Either way, this is a fun experiment to conduct. And I look forward to tinkering further and giving it a shot in some real projects.
Back to hugo
This blog has gone through a few technical iterations. Most recently: from a Laravel app with Sheets, to a static site with Hugo, to a CMS-driven site with Statamic. And now, back to Hugo!
I love Hugo. It’s purposefully built with the right abstractions, and incredibly fast. The kind of fast that makes you wonder why other software can be that fast. Fast software, the best software. But the templating language… it might be an acquired taste, but I never acquired it. Updating my theme or adding a custom page was always a chore. I got tired of it.
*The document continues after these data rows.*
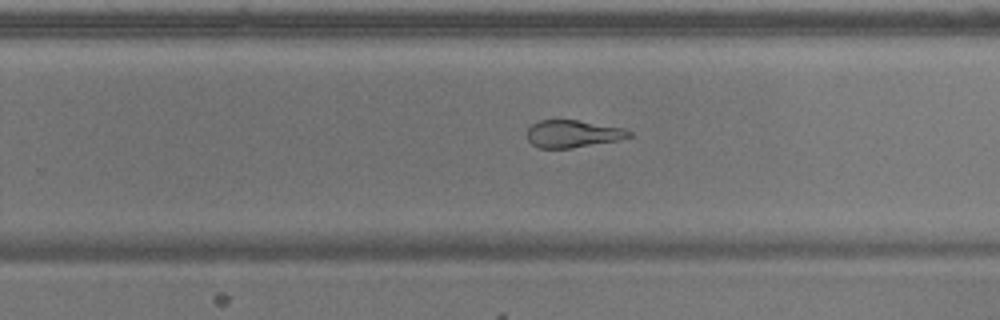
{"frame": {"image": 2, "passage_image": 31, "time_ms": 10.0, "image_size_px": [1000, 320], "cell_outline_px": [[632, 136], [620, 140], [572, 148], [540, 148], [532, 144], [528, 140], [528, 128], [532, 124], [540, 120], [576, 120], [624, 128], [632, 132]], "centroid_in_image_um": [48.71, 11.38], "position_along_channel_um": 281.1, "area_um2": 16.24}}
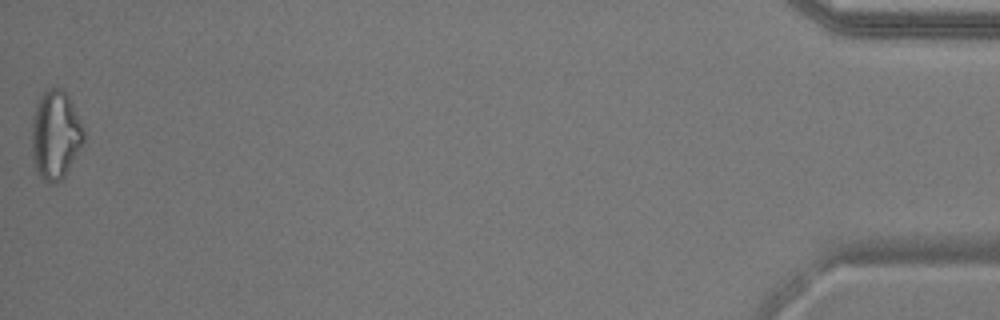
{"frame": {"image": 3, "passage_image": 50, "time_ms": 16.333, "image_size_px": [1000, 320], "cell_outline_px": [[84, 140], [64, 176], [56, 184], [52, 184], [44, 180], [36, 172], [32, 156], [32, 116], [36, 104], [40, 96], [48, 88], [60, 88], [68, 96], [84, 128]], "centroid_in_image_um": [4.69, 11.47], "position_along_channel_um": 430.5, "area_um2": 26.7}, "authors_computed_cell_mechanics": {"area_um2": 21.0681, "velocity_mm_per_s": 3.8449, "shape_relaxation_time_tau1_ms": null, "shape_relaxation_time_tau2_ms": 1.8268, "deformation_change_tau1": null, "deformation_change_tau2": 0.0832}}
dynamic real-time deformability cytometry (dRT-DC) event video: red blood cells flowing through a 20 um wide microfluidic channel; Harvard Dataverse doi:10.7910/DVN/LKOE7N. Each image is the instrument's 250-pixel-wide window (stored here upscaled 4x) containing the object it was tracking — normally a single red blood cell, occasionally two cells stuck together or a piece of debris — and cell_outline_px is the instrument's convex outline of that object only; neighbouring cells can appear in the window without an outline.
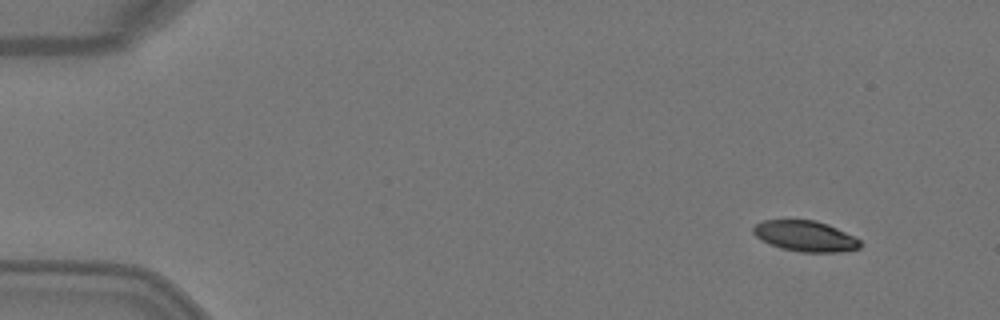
{"species": "Egyptian fruit bat (a non-hibernating species)", "species_latin": "Rousettus aegyptiacus", "temperature_condition": "warm", "stored_images_in_passage": 3, "camera_frame_rate_fps": 3000, "um_per_image_px": 0.085, "animal": {"sex": "female"}, "frame": {"image": 1, "passage_image": 1, "time_ms": 0.0, "image_size_px": [1000, 320], "cell_outline_px": [[860, 248], [840, 252], [800, 252], [780, 248], [756, 236], [752, 232], [752, 228], [756, 224], [764, 220], [816, 220], [828, 224], [860, 240]], "centroid_in_image_um": [68.44, 20.07], "position_along_channel_um": 16.6, "area_um2": 18.9}}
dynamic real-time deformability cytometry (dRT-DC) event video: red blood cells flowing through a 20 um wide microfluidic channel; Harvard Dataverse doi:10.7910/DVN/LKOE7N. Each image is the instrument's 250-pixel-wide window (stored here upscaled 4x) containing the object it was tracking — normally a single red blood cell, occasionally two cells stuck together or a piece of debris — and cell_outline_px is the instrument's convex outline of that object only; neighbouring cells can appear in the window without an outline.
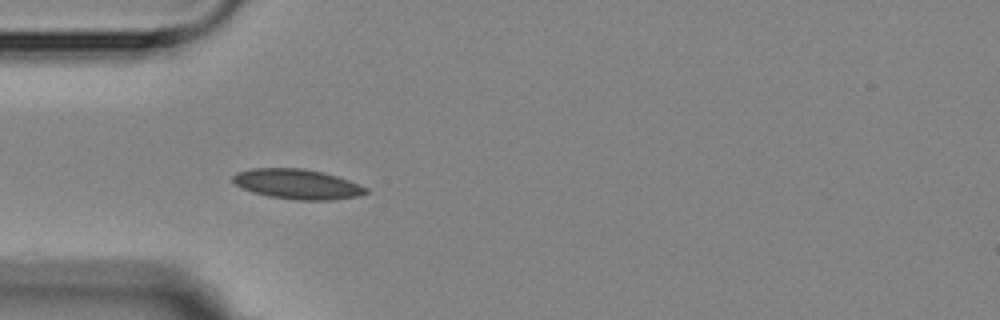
{"species": "Egyptian fruit bat (a non-hibernating species)", "species_latin": "Rousettus aegyptiacus", "temperature_condition": "room temperature", "stored_images_in_passage": 5, "camera_frame_rate_fps": 3000, "um_per_image_px": 0.085, "animal": {"sex": "female"}, "frame": {"image": 1, "passage_image": 1, "time_ms": 0.0, "image_size_px": [1000, 320], "cell_outline_px": [[368, 192], [360, 196], [332, 200], [296, 200], [268, 196], [252, 192], [240, 188], [232, 180], [232, 176], [236, 172], [252, 168], [304, 168], [324, 172], [348, 180], [368, 188]], "centroid_in_image_um": [25.26, 15.65], "position_along_channel_um": 59.7, "area_um2": 23.41}}
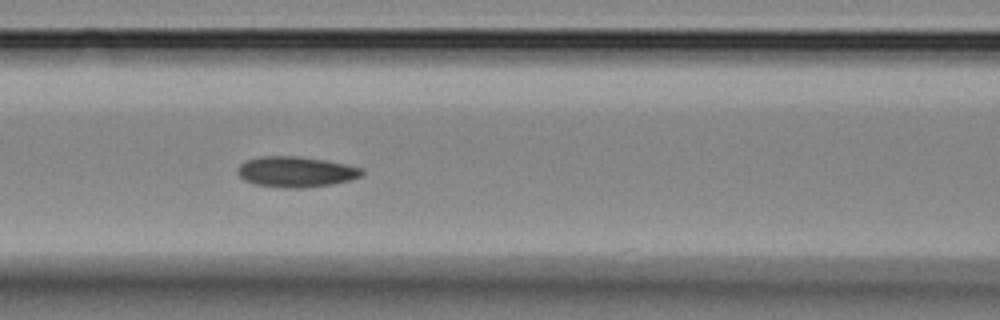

Coincidentally, I wanted to experiment with more dynamic workflows on here (posting to social media, more control over scheduling…) so I migrated to Statamic (a lovely CMS!)
Fast forward three years and a blogging hiatus, and I started to crave the simplicity of the good old static site. Having a dynamic system was fun, but it requires maintenance and having it made me realize I didn’t need it. Add to that we’ve commoditized robots building things for us, and switching back to Hugo was the right move. A single prompt and 15 minutes later, my entire blog was translated from Statamic to Hugo. The best part: I don’t need to care about the templates anymore. Sure, I’ll dive in occasionally for some surgical styling tweaks. But generally, changes are handled with a quick prompt.
GitHub pings my webserver to auto-deploy on push. Scheduling is solved by running the deploy script every hour. As a static site, everything’s fast by default and there are almost no points of failure. Life is simple. All that remains is to write!